- **EXCERPTED RECORDS**
Start of Block

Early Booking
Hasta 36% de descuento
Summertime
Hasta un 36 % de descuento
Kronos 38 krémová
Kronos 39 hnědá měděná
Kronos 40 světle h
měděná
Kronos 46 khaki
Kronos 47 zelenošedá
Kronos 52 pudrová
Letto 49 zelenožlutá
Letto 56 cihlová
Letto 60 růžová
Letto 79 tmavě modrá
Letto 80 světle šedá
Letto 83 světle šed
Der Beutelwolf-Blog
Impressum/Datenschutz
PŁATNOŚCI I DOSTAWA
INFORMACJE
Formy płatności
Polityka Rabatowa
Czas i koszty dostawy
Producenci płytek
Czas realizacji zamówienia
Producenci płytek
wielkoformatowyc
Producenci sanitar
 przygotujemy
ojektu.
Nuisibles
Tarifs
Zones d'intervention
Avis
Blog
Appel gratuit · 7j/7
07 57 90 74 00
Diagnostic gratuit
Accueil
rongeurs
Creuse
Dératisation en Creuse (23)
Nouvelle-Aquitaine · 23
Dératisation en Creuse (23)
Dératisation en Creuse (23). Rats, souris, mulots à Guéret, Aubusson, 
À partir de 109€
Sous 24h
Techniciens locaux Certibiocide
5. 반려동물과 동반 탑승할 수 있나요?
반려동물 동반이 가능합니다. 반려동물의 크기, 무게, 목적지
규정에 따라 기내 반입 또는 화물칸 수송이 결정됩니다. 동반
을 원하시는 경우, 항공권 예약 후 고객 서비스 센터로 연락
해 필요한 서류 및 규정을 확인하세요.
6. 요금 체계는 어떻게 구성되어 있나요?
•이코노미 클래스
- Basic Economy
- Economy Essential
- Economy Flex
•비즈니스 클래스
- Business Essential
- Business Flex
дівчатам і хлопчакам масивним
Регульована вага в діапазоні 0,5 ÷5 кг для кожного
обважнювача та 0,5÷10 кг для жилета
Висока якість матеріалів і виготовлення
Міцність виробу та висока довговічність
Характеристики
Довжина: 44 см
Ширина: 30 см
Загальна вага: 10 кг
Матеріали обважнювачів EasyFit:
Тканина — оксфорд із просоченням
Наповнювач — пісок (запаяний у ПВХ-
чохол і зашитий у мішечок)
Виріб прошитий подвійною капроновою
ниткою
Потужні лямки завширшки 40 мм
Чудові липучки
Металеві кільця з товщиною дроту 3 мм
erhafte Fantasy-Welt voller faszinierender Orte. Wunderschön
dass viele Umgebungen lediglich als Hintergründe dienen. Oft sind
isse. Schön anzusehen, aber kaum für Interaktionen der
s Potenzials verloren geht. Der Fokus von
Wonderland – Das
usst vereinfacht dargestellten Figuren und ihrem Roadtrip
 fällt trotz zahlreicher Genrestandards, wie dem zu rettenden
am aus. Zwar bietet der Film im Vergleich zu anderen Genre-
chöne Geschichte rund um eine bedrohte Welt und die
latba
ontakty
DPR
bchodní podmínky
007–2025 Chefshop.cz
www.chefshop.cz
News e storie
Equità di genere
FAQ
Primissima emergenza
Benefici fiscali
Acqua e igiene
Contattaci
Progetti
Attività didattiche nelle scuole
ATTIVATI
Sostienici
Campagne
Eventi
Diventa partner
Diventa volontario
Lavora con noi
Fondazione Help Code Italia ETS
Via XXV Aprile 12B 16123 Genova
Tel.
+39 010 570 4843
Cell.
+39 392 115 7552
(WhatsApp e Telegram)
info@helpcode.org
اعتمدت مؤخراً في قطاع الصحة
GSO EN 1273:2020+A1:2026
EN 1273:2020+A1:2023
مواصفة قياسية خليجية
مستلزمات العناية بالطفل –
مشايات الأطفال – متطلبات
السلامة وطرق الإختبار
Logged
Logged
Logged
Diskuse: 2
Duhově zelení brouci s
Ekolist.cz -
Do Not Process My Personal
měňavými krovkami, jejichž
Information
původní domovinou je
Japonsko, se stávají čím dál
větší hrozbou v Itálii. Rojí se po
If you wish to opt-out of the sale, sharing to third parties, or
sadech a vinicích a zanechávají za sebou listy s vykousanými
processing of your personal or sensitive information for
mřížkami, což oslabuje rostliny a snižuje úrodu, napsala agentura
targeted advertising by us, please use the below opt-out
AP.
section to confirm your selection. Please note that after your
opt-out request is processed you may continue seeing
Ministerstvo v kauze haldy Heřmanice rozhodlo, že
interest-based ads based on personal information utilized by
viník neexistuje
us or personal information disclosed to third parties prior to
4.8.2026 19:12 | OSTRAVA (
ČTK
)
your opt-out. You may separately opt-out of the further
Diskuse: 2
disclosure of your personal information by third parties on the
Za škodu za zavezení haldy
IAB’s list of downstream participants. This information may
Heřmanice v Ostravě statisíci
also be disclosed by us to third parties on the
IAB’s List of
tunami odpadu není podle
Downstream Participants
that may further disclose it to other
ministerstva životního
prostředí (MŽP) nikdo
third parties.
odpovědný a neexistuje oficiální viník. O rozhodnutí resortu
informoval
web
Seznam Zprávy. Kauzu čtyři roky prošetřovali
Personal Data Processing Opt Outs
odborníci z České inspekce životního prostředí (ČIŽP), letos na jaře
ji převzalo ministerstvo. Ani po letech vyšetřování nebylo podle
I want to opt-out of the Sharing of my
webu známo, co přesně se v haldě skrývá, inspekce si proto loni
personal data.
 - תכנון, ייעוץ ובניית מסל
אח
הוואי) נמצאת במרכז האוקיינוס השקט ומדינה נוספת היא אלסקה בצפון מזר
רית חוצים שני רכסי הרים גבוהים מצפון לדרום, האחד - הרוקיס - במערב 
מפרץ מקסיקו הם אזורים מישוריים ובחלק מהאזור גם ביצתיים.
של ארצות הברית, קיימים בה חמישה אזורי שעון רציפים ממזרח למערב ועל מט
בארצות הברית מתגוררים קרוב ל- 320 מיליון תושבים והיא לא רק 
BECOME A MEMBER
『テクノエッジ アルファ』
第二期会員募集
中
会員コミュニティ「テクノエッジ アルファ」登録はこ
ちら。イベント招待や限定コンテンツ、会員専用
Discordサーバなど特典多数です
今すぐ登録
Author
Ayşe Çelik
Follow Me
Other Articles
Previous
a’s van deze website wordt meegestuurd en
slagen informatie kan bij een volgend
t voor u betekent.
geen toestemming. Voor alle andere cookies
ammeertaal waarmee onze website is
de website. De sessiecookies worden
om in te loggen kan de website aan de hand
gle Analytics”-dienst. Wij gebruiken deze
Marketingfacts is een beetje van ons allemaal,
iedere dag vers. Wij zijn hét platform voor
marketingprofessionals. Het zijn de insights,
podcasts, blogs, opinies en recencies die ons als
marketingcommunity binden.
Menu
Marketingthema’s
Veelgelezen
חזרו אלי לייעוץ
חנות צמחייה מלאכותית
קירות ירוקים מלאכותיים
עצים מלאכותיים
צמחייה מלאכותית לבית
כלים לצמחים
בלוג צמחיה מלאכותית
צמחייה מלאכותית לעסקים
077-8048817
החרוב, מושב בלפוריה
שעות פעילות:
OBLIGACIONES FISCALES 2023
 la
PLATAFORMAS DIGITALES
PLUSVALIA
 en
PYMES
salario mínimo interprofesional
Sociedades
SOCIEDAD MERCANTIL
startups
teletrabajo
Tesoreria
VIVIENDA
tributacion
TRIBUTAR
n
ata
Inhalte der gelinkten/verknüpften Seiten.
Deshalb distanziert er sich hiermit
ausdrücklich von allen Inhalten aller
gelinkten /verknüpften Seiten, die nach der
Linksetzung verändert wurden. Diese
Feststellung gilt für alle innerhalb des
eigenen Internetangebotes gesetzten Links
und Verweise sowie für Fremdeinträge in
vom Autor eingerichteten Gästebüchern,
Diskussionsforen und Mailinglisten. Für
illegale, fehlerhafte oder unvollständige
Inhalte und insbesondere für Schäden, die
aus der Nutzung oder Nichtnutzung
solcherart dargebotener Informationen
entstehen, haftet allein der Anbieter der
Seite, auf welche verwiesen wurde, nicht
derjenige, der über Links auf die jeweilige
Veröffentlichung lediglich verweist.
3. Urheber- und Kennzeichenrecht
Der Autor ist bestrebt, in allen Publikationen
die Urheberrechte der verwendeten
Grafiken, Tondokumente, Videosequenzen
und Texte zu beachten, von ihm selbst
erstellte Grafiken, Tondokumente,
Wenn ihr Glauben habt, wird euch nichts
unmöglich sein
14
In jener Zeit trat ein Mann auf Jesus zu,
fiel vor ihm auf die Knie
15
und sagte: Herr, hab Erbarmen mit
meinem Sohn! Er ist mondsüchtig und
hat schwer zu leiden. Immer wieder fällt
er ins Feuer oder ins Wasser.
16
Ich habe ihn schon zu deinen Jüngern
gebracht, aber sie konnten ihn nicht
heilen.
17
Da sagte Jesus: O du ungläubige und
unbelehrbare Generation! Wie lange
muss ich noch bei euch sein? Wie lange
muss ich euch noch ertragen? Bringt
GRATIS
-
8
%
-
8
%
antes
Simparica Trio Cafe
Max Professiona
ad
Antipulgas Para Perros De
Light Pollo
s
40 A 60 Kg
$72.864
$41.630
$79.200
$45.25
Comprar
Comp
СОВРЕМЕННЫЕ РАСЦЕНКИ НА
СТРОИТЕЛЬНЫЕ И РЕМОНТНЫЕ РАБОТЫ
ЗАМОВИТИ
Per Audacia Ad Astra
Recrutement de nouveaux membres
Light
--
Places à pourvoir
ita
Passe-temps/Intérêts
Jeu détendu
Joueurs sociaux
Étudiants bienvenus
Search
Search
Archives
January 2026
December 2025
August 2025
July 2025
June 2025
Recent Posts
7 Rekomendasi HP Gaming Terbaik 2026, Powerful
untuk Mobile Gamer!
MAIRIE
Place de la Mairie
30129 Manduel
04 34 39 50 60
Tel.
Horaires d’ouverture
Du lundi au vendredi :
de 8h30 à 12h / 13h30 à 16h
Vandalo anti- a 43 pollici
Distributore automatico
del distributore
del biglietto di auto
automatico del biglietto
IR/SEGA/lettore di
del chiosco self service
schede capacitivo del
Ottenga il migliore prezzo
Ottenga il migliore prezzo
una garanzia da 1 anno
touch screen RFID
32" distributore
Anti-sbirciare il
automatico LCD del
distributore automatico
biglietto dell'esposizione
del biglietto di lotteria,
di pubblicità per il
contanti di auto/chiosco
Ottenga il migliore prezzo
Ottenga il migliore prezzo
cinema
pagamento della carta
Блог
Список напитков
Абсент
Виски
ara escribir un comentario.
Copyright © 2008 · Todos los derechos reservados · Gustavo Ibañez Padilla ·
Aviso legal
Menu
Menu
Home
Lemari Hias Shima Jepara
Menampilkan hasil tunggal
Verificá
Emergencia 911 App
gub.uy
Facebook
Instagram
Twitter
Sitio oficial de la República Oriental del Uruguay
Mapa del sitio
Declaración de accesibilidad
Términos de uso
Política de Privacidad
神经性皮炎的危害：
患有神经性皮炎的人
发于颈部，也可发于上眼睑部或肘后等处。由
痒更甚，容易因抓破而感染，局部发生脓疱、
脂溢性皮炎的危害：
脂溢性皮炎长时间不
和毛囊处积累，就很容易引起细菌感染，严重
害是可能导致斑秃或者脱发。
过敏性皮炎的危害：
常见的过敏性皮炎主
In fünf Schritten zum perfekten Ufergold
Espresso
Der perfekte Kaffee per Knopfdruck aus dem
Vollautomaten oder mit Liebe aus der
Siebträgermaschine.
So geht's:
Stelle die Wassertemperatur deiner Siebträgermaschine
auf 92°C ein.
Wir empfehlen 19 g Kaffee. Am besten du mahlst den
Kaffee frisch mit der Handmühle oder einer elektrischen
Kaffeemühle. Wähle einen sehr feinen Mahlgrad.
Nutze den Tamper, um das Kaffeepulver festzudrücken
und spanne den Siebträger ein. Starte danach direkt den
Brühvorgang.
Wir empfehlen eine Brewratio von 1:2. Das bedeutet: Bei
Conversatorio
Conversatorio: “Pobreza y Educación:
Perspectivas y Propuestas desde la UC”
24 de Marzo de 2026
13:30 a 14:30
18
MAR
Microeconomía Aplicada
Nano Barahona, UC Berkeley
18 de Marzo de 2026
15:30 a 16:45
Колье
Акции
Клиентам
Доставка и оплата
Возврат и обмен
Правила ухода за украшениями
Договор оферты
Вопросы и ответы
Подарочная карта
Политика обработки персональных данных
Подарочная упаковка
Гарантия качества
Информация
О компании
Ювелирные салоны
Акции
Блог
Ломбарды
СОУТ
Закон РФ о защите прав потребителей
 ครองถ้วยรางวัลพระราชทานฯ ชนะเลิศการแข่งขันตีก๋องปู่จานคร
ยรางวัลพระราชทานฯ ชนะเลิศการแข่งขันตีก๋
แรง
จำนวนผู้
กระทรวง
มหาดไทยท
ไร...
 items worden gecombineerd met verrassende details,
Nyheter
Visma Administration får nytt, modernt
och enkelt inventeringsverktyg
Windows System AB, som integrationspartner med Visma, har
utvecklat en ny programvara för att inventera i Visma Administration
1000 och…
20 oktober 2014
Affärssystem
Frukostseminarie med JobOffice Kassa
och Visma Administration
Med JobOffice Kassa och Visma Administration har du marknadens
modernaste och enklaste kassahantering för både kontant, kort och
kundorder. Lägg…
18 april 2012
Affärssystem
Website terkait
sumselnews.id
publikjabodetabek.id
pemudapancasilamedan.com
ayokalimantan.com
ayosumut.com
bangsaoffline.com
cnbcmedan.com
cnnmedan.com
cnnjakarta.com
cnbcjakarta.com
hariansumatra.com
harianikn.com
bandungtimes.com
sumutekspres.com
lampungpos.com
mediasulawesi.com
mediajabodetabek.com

End of Block

- **WORK REQUIRED**
Can you output the records word for word, starting at their first line and ending with the line that contains "Polityka Rabatowa", with both ends included?

- **EXERCISE RESPONSE**
Early Booking
Hasta 36% de descuento
Summertime
Hasta un 36 % de descuento
Kronos 38 krémová
Kronos 39 hnědá měděná
Kronos 40 světle h
měděná
Kronos 46 khaki
Kronos 47 zelenošedá
Kronos 52 pudrová
Letto 49 zelenožlutá
Letto 56 cihlová
Letto 60 růžová
Letto 79 tmavě modrá
Letto 80 světle šedá
Letto 83 světle šed
Der Beutelwolf-Blog
Impressum/Datenschutz
PŁATNOŚCI I DOSTAWA
INFORMACJE
Formy płatności
Polityka Rabatowa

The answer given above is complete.